"Sales volumes have fallen by about a fifth, making it more difficult for the Land Registry to calculate its index, which is the real story of this slowdown"
- Tom Bill - Knight Frank
UK house prices fell by 0.1% in the year to September 2023, compared with 0.8% in August 2023, according to this morning's figures from ONS, with a typical property in the UK standing at £291,000.
On a non-seasonally adjusted basis, average house prices in the UK decreased by 0.5% between August 2023 and September 2023, compared with an increase of 0.4% during the same period a year earlier.
The regional data for England indicates that:
the North West experienced the greatest monthly rise with a movement of 0.5%
Yorkshire and the Humber saw the lowest monthly price growth, with a fall of 2.0%
the North East experienced the greatest annual price rise, up by 1.6%
the South West saw the lowest annual price growth, with a fall of 1.6%
London
London shows, on average, house prices have fallen by 0.3% since August 2023. An annual price fall of 1.1% takes the average property value to £537,424.
Nathan Emerson, CEO Propertymark comments: "Across the UK, we are starting to see certain geographical regions demonstrating a small uplift regarding house prices, based on month-by-month analysis. However, it remains very early days before we can confidently say we are witnessing sustained growth once again.
"Overall, we are continuing to see an uncertain housing market on the back of elevated inflation and interest rates. Currently, many people are still approaching the market with caution, and this will likely remain the case until there is a higher level of consistency with personal finances.
"As inflation starts to come back towards more manageable levels, Propertymark remain optimistic we will start to see a smoother path ahead. However, we currently have the situation of consumers being extremely mindful regarding affordability and such people will likely only commit to the housing market once they feel assured of long-term stability - mainly in the form of lower interest rates."
Tom Bill, head of UK residential research at Knight Frank says: “The footnote tells a more important story than the headline figures. Sales volumes have fallen by about a fifth, making it more difficult for the Land Registry to calculate its index, which is the real story of this slowdown.
"Price declines have been kept in check by hesitant buyers and sellers but thin trading means house price data should be handled with care. There is no single event keeping activity in check as there was during the pandemic or after mini-Budget but rising mortgage rates and economic, political and geopolitical uncertainty are all sapping sentiment.
"We think most of the price decline has now taken place and activity will improve next year as the mortgage market and economic backdrop stabilise.”
Tony Hall, Head of Business Development, Saffron for Intermediaries said:
“House prices are continuing to adjust in light of a challenging economic environment and higher interest rates, but the latest decision by the Bank of England to hold the base rate at 5.25% will bring stability to the market. As confidence starts to return to the sector, we are likely to see an uptick in demand and the value of housing stock bounce back.”

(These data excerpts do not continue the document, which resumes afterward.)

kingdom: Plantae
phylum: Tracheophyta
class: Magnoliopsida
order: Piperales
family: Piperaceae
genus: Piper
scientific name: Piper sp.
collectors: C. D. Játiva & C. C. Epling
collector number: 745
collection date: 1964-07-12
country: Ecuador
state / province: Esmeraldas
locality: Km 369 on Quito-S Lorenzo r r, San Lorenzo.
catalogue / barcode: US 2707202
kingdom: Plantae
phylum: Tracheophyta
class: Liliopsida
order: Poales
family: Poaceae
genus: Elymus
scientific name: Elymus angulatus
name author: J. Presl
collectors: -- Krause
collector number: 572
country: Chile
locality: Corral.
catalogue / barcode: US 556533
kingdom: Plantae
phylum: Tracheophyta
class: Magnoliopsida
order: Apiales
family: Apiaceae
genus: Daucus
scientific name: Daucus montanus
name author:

“In what is still a challenging period for many mortgage holders, it is essential that advisers are on hand to assist borrowers. This latest correction in house prices will still come as a concern to homeowners looking to sell or remortgage, and many will be looking to their adviser for reassurance and support in finding the best possible deal.”
Mark Harris, chief executive of mortgage broker SPF Private Clients, says: "Swap rates, which underpin the pricing of fixed-rate mortgages, have dropped sharply in the past couple of days, with the better-than-expected inflation news pegging them back further – five-year Swaps fell to 4.17 per cent this morning from 4.33 per cent yesterday.
"Increasingly, it appears as though the base rate may have peaked, which will be welcome news for hard-pressed borrowers. There is lots of speculation as to when it will start to fall and how quickly.
"Lenders are likely to be busy reducing mortgage rates in coming days and weeks. There are now plenty of two-year fixes below 5 per cent, with five-year fixes starting from just over 4.5 per cent. Lenders are also being creative, with Barclays offering a one-year fix at 5.2 per cent with no fee.
"If mortgage rates continue to fall and borrower affordability continues to improve, we would expect house prices to be fairly flat or even pick up slightly, albeit in a low volume market."